Straßburg, 04.11.2013 – Am Dienstag, den 5. November erfolgt im slowakischen Košice der Startschuss für ein neues Projekt zur Eingliederung der Roma in die lokalen Entscheidungsfindungsprozesse. Das ROMACT genannte Projekt ist in der Slowakei, in Ungarn, Bulgarien, Rumänien und Italien für ein Jahr anberaumt und zielt darauf ab, in den Gemeinden und Regionen Möglichkeiten und politischen Willen zur Eingliederung der Roma zu schaffen. Es handelt sich um eine gemeinsame Initiative des Europarates und der Europäischen Kommission, die im Rahmen der Allianz der Städte und Regionen für die Eingliederung der Roma umgesetzt wird.

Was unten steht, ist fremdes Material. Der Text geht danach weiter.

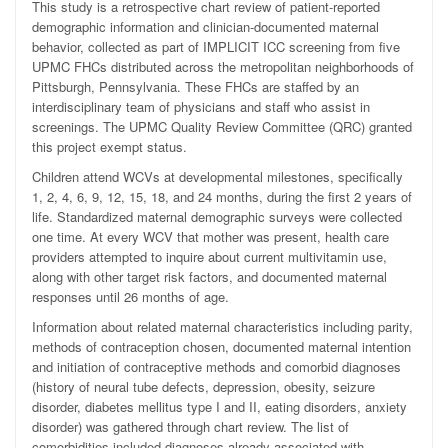
This study is a retrospective chart review of patient-reported
demographic information and clinician-documented maternal
behavior, collected as part of IMPLICIT ICC screening from five
UPMC FHCs distributed across the metropolitan neighborhoods of
Pittsburgh, Pennsylvania. These FHCs are staffed by an
interdisciplinary team of physicians and staff who assist in
screenings. The UPMC Quality Review Committee (QRC) granted
this project exempt status.
Children attend WCVs at developmental milestones, specifically
1, 2, 4, 6, 9, 12, 15, 18, and 24 months, during the first 2 years of
life. Standardized maternal demographic surveys were collected
one time. At every WCV that mother was present, health care
providers attempted to inquire about current multivitamin use,
along with other target risk factors, and documented maternal
responses until 26 months of age.
Information about related maternal characteristics including parity,
methods of contraception chosen, documented maternal intention
and initiation of contraceptive methods and comorbid diagnoses
(history of neural tube defects, depression, obesity, seizure
disorder, diabetes mellitus type I and II, eating disorders, anxiety
disorder) was gathered through chart review. The list of
comorbidities included diagnoses already associated with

Die Veranstaltung findet im Hotel Doubletree (Hlavná 123, Košice) statt und steht Medienvertretern offen. Auf der Rednerliste stehen Koos Richelle, Leiter der Generaldirektion für Beschäftigung, soziale Angelegenheiten und Chancengleichheit der Europäischen Kommission, Jozef Burian, Staatssekretär im slowakischen Ministerium für Arbeit, soziale Angelegenheiten und Familie, Peter Pollák, Bevollmächtigter der slowakischen Regierung für Roma-Angelegenheiten, Andreas Kiefer, Generalsekretär des Kongresses der Gemeinden und Regionen des Europarates sowie Kálmán Mizsei, Vorsitzender der Gesellschaft MtM, die zu den Open Society Foundations gehört.
Zu den im Rahmen des Projekts geplanten Tätigkeiten gehören Trainings-, Schulungs- und Mentoring-Maßnahmen, damit Engagements besser in die Praxis umgesetzt werden.
Bei der Veranstaltung zum Start des ROMACT-Projekts wird von den slowakischen Behörden auch der auf drei Jahre ausgelegte Aktionsplan zur Umsetzung der Kampagne „Dosta!“ präsentiert.